Hypothesis: We hypothesize that CAV is a transplant-specific disease defined by the pathologic fate specification of donor vascular smooth muscle cells (SMC). As such, the disease expands beyond the coronary arteries to involve all donor arteries, specifically the aorta.
Methods: The University of Colorado curates one of the world’s largest adult tissue cardiac biobanks with over 1700 explanted hearts cryopreserved and well-phenotyped. Human explanted hearts were collected at the time of transplant from recipients with CAV and non-ischemic cardiomyopathy (NICM). The human CAV cohort (n= 4, 2 males, 2 females) included patients with a diagnosis of CAV for an average of 6.5 years, and tissue was collected at the time of retransplant. In parallel, our group established a novel mouse heart technique to include a longer segment of aortic tissue. During donor harvest in our mouse model, an extended segment of the donor aorta was transplanted into the recipient mouse. Human and mouse aortic tissues were formalin-fixed, paraffin-embedded, and sectioned for histology and immunofluorescence.

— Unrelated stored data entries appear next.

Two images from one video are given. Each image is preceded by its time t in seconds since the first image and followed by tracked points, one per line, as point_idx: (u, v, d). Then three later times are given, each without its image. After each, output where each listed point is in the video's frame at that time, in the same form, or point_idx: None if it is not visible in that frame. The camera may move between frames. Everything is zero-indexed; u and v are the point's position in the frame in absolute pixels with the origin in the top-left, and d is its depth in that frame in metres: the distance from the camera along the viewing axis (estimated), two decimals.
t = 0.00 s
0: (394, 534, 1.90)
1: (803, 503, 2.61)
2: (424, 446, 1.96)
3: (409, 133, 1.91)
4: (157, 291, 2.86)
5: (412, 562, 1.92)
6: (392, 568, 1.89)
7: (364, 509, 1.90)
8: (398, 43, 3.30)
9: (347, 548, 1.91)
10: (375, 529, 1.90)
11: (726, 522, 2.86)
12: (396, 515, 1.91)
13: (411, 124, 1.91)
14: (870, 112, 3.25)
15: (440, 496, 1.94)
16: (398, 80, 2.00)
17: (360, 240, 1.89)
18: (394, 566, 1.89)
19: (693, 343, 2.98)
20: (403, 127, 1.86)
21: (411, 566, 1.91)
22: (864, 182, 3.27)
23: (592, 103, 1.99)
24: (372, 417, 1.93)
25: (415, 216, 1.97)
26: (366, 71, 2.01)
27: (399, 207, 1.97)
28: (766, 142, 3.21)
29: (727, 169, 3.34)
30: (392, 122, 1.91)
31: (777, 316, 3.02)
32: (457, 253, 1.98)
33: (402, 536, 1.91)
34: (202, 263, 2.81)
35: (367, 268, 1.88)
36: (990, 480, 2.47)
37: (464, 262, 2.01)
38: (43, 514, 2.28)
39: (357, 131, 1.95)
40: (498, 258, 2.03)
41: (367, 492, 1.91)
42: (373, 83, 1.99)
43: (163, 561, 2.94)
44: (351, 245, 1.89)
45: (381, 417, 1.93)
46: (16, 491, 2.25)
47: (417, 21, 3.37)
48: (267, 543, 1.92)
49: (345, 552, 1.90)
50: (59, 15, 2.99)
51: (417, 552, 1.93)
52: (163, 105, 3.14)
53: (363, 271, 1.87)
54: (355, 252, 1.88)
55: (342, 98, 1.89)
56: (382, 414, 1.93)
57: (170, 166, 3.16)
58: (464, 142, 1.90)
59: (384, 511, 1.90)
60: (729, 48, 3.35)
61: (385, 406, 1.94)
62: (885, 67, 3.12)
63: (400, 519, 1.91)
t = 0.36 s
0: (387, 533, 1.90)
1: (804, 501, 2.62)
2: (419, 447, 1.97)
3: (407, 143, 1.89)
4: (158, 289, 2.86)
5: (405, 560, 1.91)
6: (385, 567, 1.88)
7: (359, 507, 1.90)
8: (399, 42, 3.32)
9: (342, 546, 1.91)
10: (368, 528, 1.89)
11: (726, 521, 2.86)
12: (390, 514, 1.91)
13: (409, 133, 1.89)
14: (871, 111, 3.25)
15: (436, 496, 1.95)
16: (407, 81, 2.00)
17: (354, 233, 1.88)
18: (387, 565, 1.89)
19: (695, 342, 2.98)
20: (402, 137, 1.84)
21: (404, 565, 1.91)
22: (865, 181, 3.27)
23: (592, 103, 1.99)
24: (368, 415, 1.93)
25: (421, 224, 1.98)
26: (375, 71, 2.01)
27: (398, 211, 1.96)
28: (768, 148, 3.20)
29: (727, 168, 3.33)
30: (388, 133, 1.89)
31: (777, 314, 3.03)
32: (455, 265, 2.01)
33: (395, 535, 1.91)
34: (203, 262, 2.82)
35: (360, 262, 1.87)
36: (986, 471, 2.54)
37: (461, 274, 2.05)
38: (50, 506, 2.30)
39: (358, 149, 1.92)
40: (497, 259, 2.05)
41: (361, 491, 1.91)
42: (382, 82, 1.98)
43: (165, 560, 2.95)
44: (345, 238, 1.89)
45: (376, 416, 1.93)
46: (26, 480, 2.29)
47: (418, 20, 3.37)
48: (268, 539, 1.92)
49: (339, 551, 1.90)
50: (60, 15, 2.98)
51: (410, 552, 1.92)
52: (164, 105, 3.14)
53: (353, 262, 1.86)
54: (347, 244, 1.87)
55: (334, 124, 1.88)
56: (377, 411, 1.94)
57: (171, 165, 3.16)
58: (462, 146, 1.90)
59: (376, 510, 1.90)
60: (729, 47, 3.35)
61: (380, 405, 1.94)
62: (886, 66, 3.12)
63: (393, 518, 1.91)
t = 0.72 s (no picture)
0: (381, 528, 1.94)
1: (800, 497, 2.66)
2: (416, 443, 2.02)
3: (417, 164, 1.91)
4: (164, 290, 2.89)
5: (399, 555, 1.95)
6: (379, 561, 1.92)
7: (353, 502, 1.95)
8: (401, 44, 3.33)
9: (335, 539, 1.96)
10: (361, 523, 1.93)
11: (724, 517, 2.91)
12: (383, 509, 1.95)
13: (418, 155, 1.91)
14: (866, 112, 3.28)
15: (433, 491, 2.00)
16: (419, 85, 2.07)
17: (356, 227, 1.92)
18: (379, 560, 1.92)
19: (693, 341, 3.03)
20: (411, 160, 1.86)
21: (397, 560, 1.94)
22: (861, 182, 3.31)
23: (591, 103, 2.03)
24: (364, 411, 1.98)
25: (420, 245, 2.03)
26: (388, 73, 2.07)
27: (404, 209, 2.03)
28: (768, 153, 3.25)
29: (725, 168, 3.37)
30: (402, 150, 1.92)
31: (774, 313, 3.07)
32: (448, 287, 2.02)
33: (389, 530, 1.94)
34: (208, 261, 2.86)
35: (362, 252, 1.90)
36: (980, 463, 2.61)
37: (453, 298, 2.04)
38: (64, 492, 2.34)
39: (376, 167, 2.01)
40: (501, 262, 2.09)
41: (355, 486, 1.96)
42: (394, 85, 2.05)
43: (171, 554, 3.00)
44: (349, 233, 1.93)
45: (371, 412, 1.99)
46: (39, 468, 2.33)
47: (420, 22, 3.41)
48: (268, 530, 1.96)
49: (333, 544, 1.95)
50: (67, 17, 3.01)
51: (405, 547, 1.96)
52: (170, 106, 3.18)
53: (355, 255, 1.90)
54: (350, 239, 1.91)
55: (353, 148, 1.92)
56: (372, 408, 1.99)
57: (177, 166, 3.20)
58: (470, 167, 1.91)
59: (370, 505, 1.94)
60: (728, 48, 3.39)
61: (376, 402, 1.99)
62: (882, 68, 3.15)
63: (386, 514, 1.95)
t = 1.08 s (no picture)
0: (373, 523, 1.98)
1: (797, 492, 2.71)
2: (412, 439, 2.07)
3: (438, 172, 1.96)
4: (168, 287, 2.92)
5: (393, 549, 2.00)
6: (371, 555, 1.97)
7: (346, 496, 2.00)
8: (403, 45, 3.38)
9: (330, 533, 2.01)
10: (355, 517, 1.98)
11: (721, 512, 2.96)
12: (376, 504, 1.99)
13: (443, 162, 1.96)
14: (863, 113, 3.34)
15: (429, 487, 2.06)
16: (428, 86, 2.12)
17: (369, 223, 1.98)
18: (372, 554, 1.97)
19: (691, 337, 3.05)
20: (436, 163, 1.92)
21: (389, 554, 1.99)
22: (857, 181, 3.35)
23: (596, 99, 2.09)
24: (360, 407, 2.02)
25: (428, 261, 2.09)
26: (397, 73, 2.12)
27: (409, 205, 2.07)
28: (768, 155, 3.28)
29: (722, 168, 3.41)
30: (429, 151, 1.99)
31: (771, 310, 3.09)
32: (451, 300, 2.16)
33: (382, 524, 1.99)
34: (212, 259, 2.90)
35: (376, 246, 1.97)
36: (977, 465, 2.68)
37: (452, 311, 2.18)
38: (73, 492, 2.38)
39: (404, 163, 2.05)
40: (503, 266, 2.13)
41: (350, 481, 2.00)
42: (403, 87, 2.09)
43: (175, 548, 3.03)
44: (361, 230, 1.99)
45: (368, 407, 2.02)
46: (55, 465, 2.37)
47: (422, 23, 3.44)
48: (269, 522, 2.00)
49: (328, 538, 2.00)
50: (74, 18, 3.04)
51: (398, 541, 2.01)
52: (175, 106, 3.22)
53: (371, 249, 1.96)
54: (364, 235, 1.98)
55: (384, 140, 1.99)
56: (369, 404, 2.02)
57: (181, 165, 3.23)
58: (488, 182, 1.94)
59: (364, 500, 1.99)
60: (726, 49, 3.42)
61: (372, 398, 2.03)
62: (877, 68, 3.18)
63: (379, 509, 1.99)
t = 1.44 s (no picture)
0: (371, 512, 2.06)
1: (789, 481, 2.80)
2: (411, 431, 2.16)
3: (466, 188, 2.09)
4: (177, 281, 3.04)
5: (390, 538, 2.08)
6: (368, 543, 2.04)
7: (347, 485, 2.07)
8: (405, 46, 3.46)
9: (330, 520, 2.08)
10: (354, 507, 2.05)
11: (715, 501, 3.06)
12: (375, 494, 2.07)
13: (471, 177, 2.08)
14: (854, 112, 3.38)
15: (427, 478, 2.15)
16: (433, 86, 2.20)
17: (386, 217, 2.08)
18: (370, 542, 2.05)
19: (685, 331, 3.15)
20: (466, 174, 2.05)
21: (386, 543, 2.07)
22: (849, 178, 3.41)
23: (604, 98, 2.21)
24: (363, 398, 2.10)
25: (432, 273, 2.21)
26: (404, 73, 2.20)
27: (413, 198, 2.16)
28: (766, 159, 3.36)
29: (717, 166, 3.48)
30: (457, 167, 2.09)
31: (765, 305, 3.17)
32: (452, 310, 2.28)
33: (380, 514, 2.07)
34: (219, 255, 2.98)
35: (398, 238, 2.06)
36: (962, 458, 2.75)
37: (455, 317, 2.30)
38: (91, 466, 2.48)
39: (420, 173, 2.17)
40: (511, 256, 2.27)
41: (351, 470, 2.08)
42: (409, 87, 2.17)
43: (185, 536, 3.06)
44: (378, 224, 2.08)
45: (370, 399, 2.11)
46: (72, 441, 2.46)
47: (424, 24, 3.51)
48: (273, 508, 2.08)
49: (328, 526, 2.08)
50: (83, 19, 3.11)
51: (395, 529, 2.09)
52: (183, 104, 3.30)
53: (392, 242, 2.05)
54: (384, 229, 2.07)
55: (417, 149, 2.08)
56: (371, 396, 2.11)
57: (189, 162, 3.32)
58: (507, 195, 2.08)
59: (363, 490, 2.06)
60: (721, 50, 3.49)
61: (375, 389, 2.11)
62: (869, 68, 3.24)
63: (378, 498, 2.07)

Results: The human CAV aortic tissue revealed the same morphology in coronary arteries, including a modulated SMC phenotype within the neointima. Similarly, the CAV mouse model's extended aorta and coronary arteries exhibited neointimal hyperplasia continuously in the vascular bed and stopping at the anastomosis site to the recipient. Based on histologic and immunofluorescence staining, the neointima of the mouse recapitulates the human neointima. NICM human aortas and the syngeneic mouse model aortas lacked CAV morphology, indicating unique CAV pathology throughout the donor vascular bed.
Conclusion: We identify that CAV expands beyond the donor coronary arteries to include the donor aorta and verify a novel mouse heart transplant model that phenocopies human pathobiology. Ultimately, this model acts as a rich source of additional tissue to ask mechanistic questions involving the source of CAV and can inform novel therapeutic targets.